Once upon a time, two young weirdos got lost on a mountain.
They were searching for a secret stone chair, the knowledge of which was bequeathed to them with the promise they would not reveal its whereabouts among the tangled trails rising above the San Francisco Bay and beyond.
These were the ancient days before GPS or cell phones—though not before battery-operated flashlights, though neither of them had thought to bring one. They did, however, shlep a guitar, a battered trumpet, two chicken avocado burritos and a couple of beers to celebrate the sunset, which was fast approaching. After several hours of fruitless searching, the quest for the hidden throne was abandoned, and the two wanderers aimed now only to find their way back to their car before darkness descended and presented them as mountain lion bait.
Shivering under the same foggy cloister of redwoods they’d circled several times already, neither of them could agree on which direction might lead them back to civilization. While they had been acquaintances for over a year, their relationship had remained thus far platonic, but they crabbed at each other like an old married couple.
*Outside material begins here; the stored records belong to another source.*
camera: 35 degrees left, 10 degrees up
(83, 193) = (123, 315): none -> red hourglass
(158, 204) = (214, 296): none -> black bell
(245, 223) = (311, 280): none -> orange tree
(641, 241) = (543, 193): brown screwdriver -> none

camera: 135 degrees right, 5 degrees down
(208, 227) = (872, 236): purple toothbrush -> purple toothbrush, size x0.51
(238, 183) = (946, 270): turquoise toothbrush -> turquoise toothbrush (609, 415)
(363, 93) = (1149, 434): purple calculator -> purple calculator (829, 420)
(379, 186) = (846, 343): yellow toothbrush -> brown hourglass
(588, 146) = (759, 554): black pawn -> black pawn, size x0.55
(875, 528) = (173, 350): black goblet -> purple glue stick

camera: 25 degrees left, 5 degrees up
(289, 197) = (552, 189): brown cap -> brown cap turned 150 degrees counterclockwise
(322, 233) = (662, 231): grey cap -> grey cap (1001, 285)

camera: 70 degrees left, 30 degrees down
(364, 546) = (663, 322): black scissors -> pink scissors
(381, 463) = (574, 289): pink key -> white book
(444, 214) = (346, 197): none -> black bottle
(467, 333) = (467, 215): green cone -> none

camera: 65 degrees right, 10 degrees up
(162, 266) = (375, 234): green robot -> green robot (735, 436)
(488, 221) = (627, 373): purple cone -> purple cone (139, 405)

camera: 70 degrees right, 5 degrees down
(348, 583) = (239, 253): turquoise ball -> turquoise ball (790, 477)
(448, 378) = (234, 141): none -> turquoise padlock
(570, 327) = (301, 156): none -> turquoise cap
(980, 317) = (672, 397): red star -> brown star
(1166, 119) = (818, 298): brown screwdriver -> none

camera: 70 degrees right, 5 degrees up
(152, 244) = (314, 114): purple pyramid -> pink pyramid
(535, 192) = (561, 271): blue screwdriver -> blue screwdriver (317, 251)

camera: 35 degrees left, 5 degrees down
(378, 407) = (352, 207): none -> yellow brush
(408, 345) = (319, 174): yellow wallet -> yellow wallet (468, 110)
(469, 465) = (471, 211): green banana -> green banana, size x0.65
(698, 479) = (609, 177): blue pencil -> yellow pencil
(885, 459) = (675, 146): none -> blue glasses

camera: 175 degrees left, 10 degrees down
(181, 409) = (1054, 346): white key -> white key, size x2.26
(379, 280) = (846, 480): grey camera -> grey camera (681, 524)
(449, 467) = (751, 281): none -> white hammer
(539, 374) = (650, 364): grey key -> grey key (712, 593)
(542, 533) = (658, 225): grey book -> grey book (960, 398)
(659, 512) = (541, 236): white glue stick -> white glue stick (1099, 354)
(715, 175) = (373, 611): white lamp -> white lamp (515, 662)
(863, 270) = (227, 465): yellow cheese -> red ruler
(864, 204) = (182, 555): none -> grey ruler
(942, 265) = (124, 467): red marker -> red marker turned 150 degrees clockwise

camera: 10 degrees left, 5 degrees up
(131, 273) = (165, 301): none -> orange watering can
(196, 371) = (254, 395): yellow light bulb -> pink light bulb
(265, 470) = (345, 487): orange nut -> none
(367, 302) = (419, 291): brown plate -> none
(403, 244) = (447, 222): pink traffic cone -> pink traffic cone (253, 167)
The thought of spending the night together in the forest held all the allure of sleeping with a wet sponge.
“I would never want to be your girlfriend!” the girl with the shorn head and hairy armpits hissed as they passed a particular mossy rock yet again.
The boy from Savannah shrugged back. “Ain’t nobody asking, princess.”
Mark and I did not find the stone chair that day in 1995, but we did make it out of the Mount Tamalpais wilderness alive and in time to eat the last burrito in front of the latest episode of Friends (streaming your favorite show on demand lay far in the distant future, kids.) Little did we know that the experience of emerging with friendship and humor intact onto Pantoll Highway where we hitchhiked back to the car with a stoner dude who was very confused as to why we were playing sloppy jazz riffs in the middle of a dark road would somehow lead to romance a few months later. (That we were the only two single Jewish kids either of us knew probably helped, along with my first glimpse of his ripped surfer bod.)
Thus began this 25 year-plus long fairytale, though if any longtime couple tells you that means happily ever after, then one of them is probably in a coma.